Dishonored’ın en güzel yanlarından biri de Dunwall şehrinin o kendine özgü havası, mimarisi ve her köşesinde anlattığı minik hikâyeleriydi hiç kuşkusuz. Şehirde görev peşinde koşar ve muhafızlardan sakınmaya çalışırken bir odaya yahut ara sokağa girer, bir anda karşımızda beklenmedik bir şey bulurduk. Kendi kendine sayıklayan bir deli, birbirlerine sarılıp ölmüş iki kişi… Şehir hayat doluydu âdeta.

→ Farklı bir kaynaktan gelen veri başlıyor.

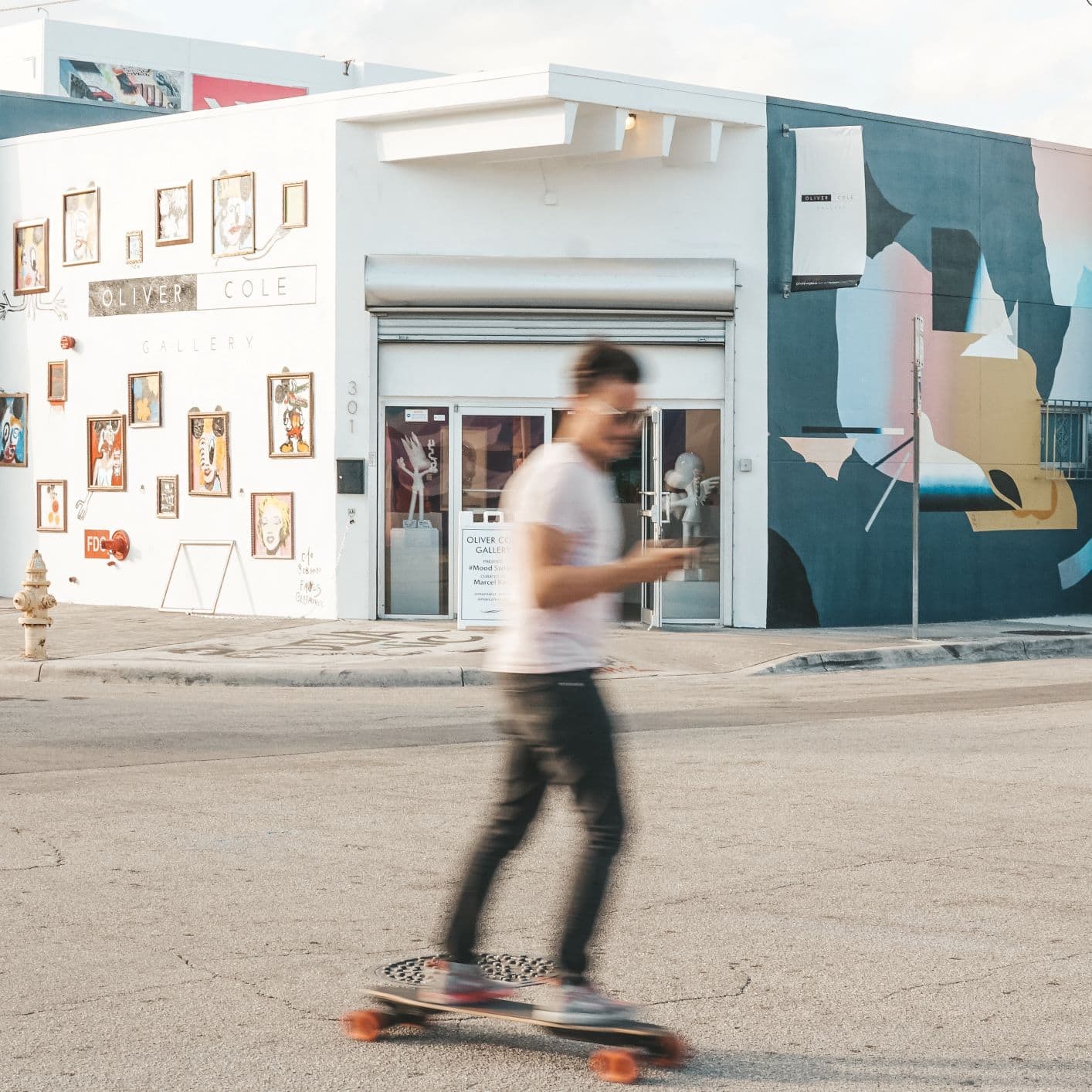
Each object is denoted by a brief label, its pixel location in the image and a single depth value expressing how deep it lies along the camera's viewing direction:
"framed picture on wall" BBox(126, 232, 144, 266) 19.93
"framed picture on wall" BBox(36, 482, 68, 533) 20.88
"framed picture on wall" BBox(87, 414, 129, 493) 20.22
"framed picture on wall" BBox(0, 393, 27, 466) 21.44
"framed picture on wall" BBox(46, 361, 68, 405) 20.88
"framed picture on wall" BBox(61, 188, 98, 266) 20.38
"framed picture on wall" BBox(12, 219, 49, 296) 21.00
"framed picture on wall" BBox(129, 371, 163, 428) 19.75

İşte Arkane bu doluluğu Prey’de de kullanmak istiyor. Oyunun baş tasarımcısı Ricardo Bare, PC Gamer’a verdiği bir röportajda yeni Prey’in geçtiği Talos 1 uzay istasyonunu nasıl tasarladıklarından bahsetmiş. Tarihte 1950’lere kadar geri giden ekip John F. Kennedy’nin suikaste kurban gitmediği ve Amerika ile Rusya’nın uzay araştırmalarında başa baş mücadele ettiği alternatif bir evren tasarlamışlar.
Oyun 2035 yılında geçecek olsa da Talos 1 istasyonu yörüngeye 1960’ların başlarında atılmış ve o zamandan beri git gide geliştirilmiş bir yer olacak çıkacak karşımıza. Bunun sonucu olarak bazı mekânları gezerken 50’lerin Amerikan tarzını, bazı yerlerdeyse 60’ların Rus mimarisini görebileceğiz.

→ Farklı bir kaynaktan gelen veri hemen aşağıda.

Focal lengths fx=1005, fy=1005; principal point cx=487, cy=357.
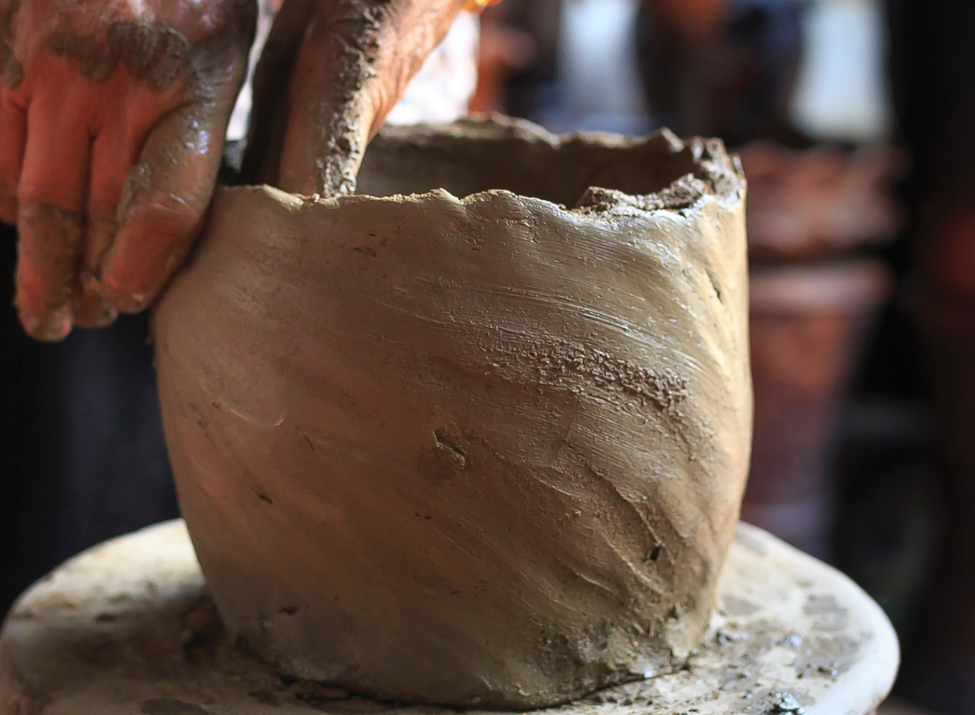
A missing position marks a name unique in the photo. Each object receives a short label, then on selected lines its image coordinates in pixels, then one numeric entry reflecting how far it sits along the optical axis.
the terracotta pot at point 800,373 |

Daha önceki videoda dikkat çekilen uzaylı ırkıyla ilgili yeni bilgiler de vermiş Ricardo Bare. Nasıl ki uzaylılar her kül tablasını, sandalyeyi, kullanılmış mermi kutusunu taklit edebilecekse biz de aynı şekilde kendimizi bazı hareketsiz nesnelere dönüştürebileceğiz. Örneğin küçük bir boşluktan geçebilmek için bir kahve kupasına dönüşüp yerde yuvarlanabileceğiz.
Dahası uzaylıların hangi nesneye dönüşeceğinin önceden belirlenmiş olmaması. Biz odaya girdiğimiz anda içerideki nesnelerden herhangi birini rastgele taklit edebilecekler.

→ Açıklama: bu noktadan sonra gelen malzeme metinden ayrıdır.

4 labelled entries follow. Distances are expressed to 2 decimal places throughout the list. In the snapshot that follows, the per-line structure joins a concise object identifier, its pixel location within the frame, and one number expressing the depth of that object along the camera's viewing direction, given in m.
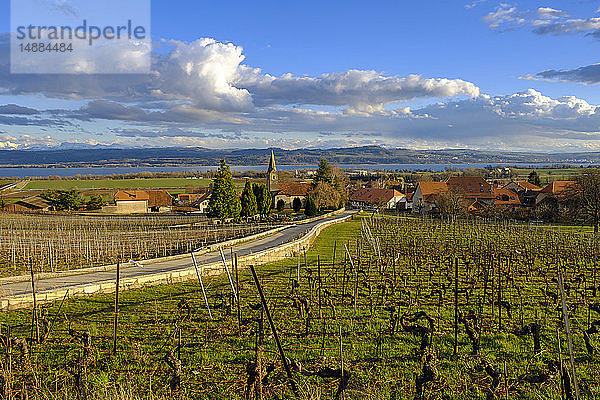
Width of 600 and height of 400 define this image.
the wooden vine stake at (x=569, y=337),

Ricardo Bare’in üzerinde durduğu bir noktaysa nasıl isterseniz öyle ilerleyebileceğiniz. Dilerseniz pompalı tüfeğinizle ateş edecek, dilerseniz kapıları hackleyebilecek, dilerseniz de bulduğunuz eşyaları mermiye dönüştürebileceksiniz. Kısacası oynanış açısından yine zengin bir yapım olacak gibi.
Tabii oyunun çıkışına daha çok zaman olduğunu ve dereyi görmeden Flash TV heyecanıyla halay çekmeye başlamamak gerektiğini de unutmayalım.